*SOURCE RECORDS:*
Start of Block

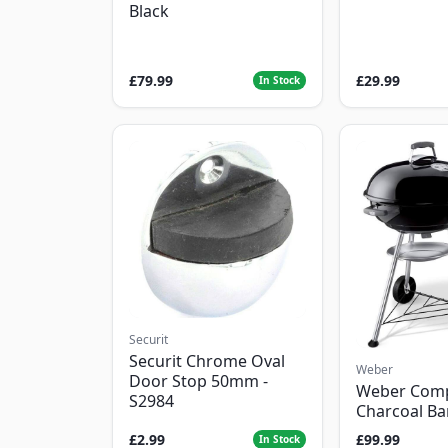
Black
£79.99
£29.99
In Stock
Securit
Securit Chrome Oval
Weber
Door Stop 50mm -
Weber Com
S2984
Charcoal B
£2.99
£99.99
In Stock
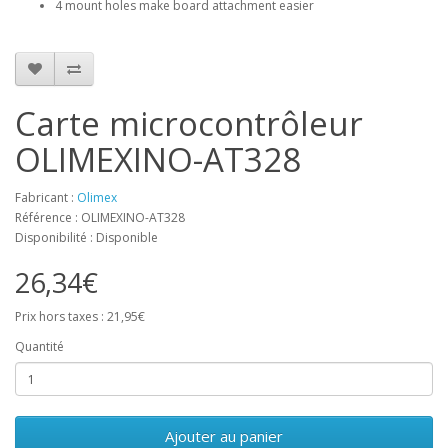
4 mount holes make board attachment easier
Carte microcontrôleur
OLIMEXINO-AT328
Fabricant :
Olimex
Référence : OLIMEXINO-AT328
Disponibilité : Disponible
26,34€
Prix hors taxes : 21,95€
Quantité
Ajouter au panier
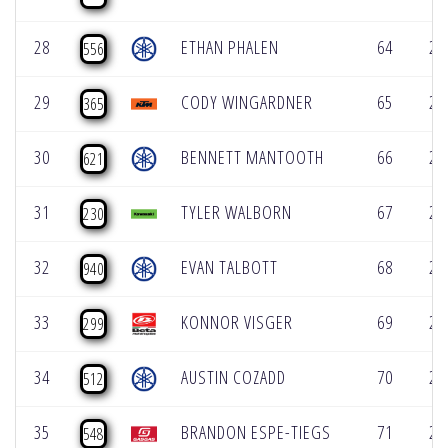
28
ETHAN PHALEN
64
2:
556
29
CODY WINGARDNER
65
2:
365
30
BENNETT MANTOOTH
66
2:
621
31
TYLER WALBORN
67
2:
230
32
EVAN TALBOTT
68
2:
940
33
KONNOR VISGER
69
2:
299
34
AUSTIN COZADD
70
2:
512
35
BRANDON ESPE-TIEGS
71
2:
548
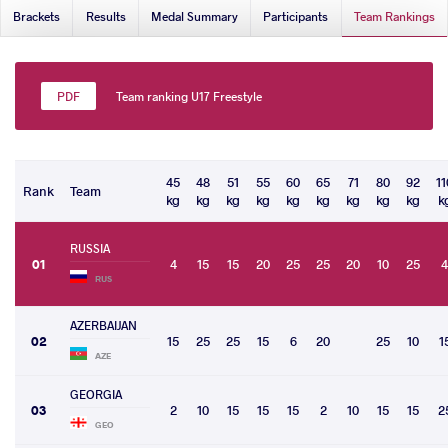
Brackets
Results
Medal Summary
Participants
Team Rankings
Team ranking U17 Freestyle
45
48
51
55
60
65
71
80
92
11
Rank
Team
kg
kg
kg
kg
kg
kg
kg
kg
kg
k
RUSSIA
01
4
15
15
20
25
25
20
10
25
4
RUS
AZERBAIJAN
02
15
25
25
15
6
20
25
10
1
AZE
GEORGIA
03
2
10
15
15
15
2
10
15
15
2
GEO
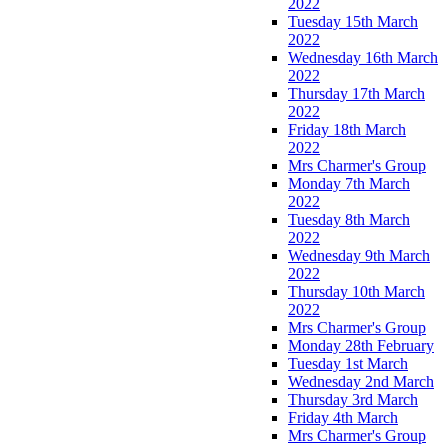
2022
Tuesday 15th March
2022
Wednesday 16th March
2022
Thursday 17th March
2022
Friday 18th March
2022
Mrs Charmer's Group
Monday 7th March
2022
Tuesday 8th March
2022
Wednesday 9th March
2022
Thursday 10th March
2022
Mrs Charmer's Group
Monday 28th February
Tuesday 1st March
Wednesday 2nd March
Thursday 3rd March
Friday 4th March
Mrs Charmer's Group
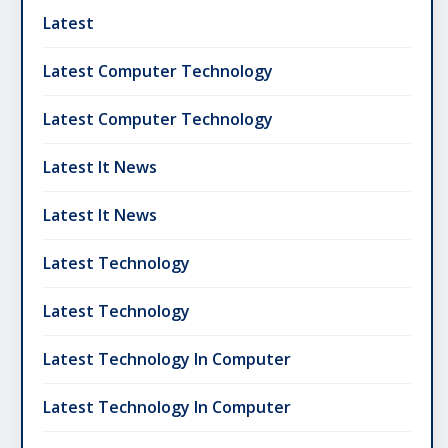
Latest
Latest Computer Technology
Latest Computer Technology
Latest It News
Latest It News
Latest Technology
Latest Technology
Latest Technology In Computer
Latest Technology In Computer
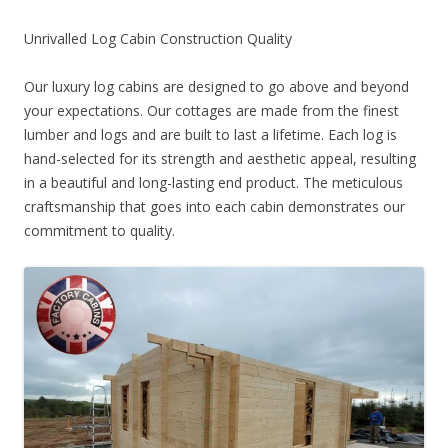
Unrivalled Log Cabin Construction Quality
Our luxury log cabins are designed to go above and beyond
your expectations. Our cottages are made from the finest
lumber and logs and are built to last a lifetime. Each log is
hand-selected for its strength and aesthetic appeal, resulting
in a beautiful and long-lasting end product. The meticulous
craftsmanship that goes into each cabin demonstrates our
commitment to quality.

End of Block

Lay out every line of text from all the records above as a Markdown table with two columns, Number and Text, numbering the rows in order and skipping blank lines. Leave the pictures out.

*ANSWER:*
| Number | Text |
|---|---|
| 1 | Black |
| 2 | £79.99 |
| 3 | £29.99 |
| 4 | In Stock |
| 5 | Securit |
| 6 | Securit Chrome Oval |
| 7 | Weber |
| 8 | Door Stop 50mm - |
| 9 | Weber Com |
| 10 | S2984 |
| 11 | Charcoal B |
| 12 | £2.99 |
| 13 | £99.99 |
| 14 | In Stock |
| 15 | 4 mount holes make board attachment easier |
| 16 | Carte microcontrôleur |
| 17 | OLIMEXINO-AT328 |
| 18 | Fabricant : |
| 19 | Olimex |
| 20 | Référence : OLIMEXINO-AT328 |
| 21 | Disponibilité : Disponible |
| 22 | 26,34€ |
| 23 | Prix hors taxes : 21,95€ |
| 24 | Quantité |
| 25 | Ajouter au panier |
| 26 | 28 |
| 27 | ETHAN PHALEN |
| 28 | 64 |
| 29 | 2: |
| 30 | 556 |
| 31 | 29 |
| 32 | CODY WINGARDNER |
| 33 | 65 |
| 34 | 2: |
| 35 | 365 |
| 36 | 30 |
| 37 | BENNETT MANTOOTH |
| 38 | 66 |
| 39 | 2: |
| 40 | 621 |
| 41 | 31 |
| 42 | TYLER WALBORN |
| 43 | 67 |
| 44 | 2: |
| 45 | 230 |
| 46 | 32 |
| 47 | EVAN TALBOTT |
| 48 | 68 |
| 49 | 2: |
| 50 | 940 |
| 51 | 33 |
| 52 | KONNOR VISGER |
| 53 | 69 |
| 54 | 2: |
| 55 | 299 |
| 56 | 34 |
| 57 | AUSTIN COZADD |
| 58 | 70 |
| 59 | 2: |
| 60 | 512 |
| 61 | 35 |
| 62 | BRANDON ESPE-TIEGS |
| 63 | 71 |
| 64 | 2: |
| 65 | 548 |
| 66 | Brackets |
| 67 | Results |
| 68 | Medal Summary |
| 69 | Participants |
| 70 | Team Rankings |
| 71 | Team ranking U17 Freestyle |
| 72 | 45 |
| 73 | 48 |
| 74 | 51 |
| 75 | 55 |
| 76 | 60 |
| 77 | 65 |
| 78 | 71 |
| 79 | 80 |
| 80 | 92 |
| 81 | 11 |
| 82 | Rank |
| 83 | Team |
| 84 | kg |
| 85 | kg |
| 86 | kg |
| 87 | kg |
| 88 | kg |
| 89 | kg |
| 90 | kg |
| 91 | kg |
| 92 | kg |
| 93 | k |
| 94 | RUSSIA |
| 95 | 01 |
| 96 | 4 |
| 97 | 15 |
| 98 | 15 |
| 99 | 20 |
| 100 | 25 |
| 101 | 25 |
| 102 | 20 |
| 103 | 10 |
| 104 | 25 |
| 105 | 4 |
| 106 | RUS |
| 107 | AZERBAIJAN |
| 108 | 02 |
| 109 | 15 |
| 110 | 25 |
| 111 | 25 |
| 112 | 15 |
| 113 | 6 |
| 114 | 20 |
| 115 | 25 |
| 116 | 10 |
| 117 | 1 |
| 118 | AZE |
| 119 | GEORGIA |
| 120 | 03 |
| 121 | 2 |
| 122 | 10 |
| 123 | 15 |
| 124 | 15 |
| 125 | 15 |
| 126 | 2 |
| 127 | 10 |
| 128 | 15 |
| 129 | 15 |
| 130 | 2 |
| 131 | GEO |
| 132 | 2022 |
| 133 | Tuesday 15th March |
| 134 | 2022 |
| 135 | Wednesday 16th March |
| 136 | 2022 |
| 137 | Thursday 17th March |
| 138 | 2022 |
| 139 | Friday 18th March |
| 140 | 2022 |
| 141 | Mrs Charmer's Group |
| 142 | Monday 7th March |
| 143 | 2022 |
| 144 | Tuesday 8th March |
| 145 | 2022 |
| 146 | Wednesday 9th March |
| 147 | 2022 |
| 148 | Thursday 10th March |
| 149 | 2022 |
| 150 | Mrs Charmer's Group |
| 151 | Monday 28th February |
| 152 | Tuesday 1st March |
| 153 | Wednesday 2nd March |
| 154 | Thursday 3rd March |
| 155 | Friday 4th March |
| 156 | Mrs Charmer's Group |
| 157 | Latest |
| 158 | Latest Computer Technology |
| 159 | Latest Computer Technology |
| 160 | Latest It News |
| 161 | Latest It News |
| 162 | Latest Technology |
| 163 | Latest Technology |
| 164 | Latest Technology In Computer |
| 165 | Latest Technology In Computer |
| 166 | Unrivalled Log Cabin Construction Quality |
| 167 | Our luxury log cabins are designed to go above and beyond |
| 168 | your expectations. Our cottages are made from the finest |
| 169 | lumber and logs and are built to last a lifetime. Each log is |
| 170 | hand-selected for its strength and aesthetic appeal, resulting |
| 171 | in a beautiful and long-lasting end product. The meticulous |
| 172 | craftsmanship that goes into each cabin demonstrates our |
| 173 | commitment to quality. |